Functional foods contain biologically active ingredients that are associated with physiological health benefits and contribute to the prevention and treatment of chronic diseases, such as T2DM (Alkhatib et al., 2017). Among these functional foods, chia (Salvia hispanica L.), an herbaceous annual plant, has attracted worldwide interest because of its nutraceutical advantages. These seeds are composed of different functional components, including omega-3 fatty acids, fiber, polyphenols, antioxidants, vitamins, minerals, and peptides (Khalid et al., 2022). The fatty acid profile is of particular interest. It is characterized by a high content of polyunsaturated fatty acids, mainly α-linolenic acid (C18:3 n-3, ALA), which constitutes approximately 60 % of all fatty acids (Kulczyński et al., 2019).

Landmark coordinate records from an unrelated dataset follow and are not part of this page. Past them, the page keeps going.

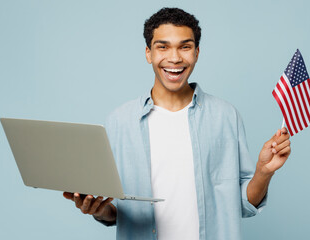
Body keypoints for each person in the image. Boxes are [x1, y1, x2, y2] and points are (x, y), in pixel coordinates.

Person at [63, 7, 291, 240]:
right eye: (163, 46)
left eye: (185, 46)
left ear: (197, 52)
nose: (174, 58)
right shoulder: (118, 122)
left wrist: (263, 173)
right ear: (148, 53)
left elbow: (242, 205)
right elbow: (116, 211)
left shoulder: (226, 116)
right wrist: (100, 210)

It has been previously shown that the administration of chia seed to rats fed a long-term SRD improved liver damage, steatosis, fibrosis, lipotoxicity, lipid peroxidation, oxidative stress, endothelial dysfunction, and inflammation in the liver (Oliva et al., 2021a; Vega Joubert et al., 2022a, 2022b). Therefore, to expand these findings, the aim of the present work was to evaluate the effects of chia seed, rich in α-linolenic acid (C18:3 n-3, ALA), on glucose tolerance, enzyme activities and transcription factors involved in gluconeogenesis, and key molecules in insulin signaling in SRD fed rats. In addition, the fatty acid composition of liver tissue phospholipids was analyzed after chia seed administration.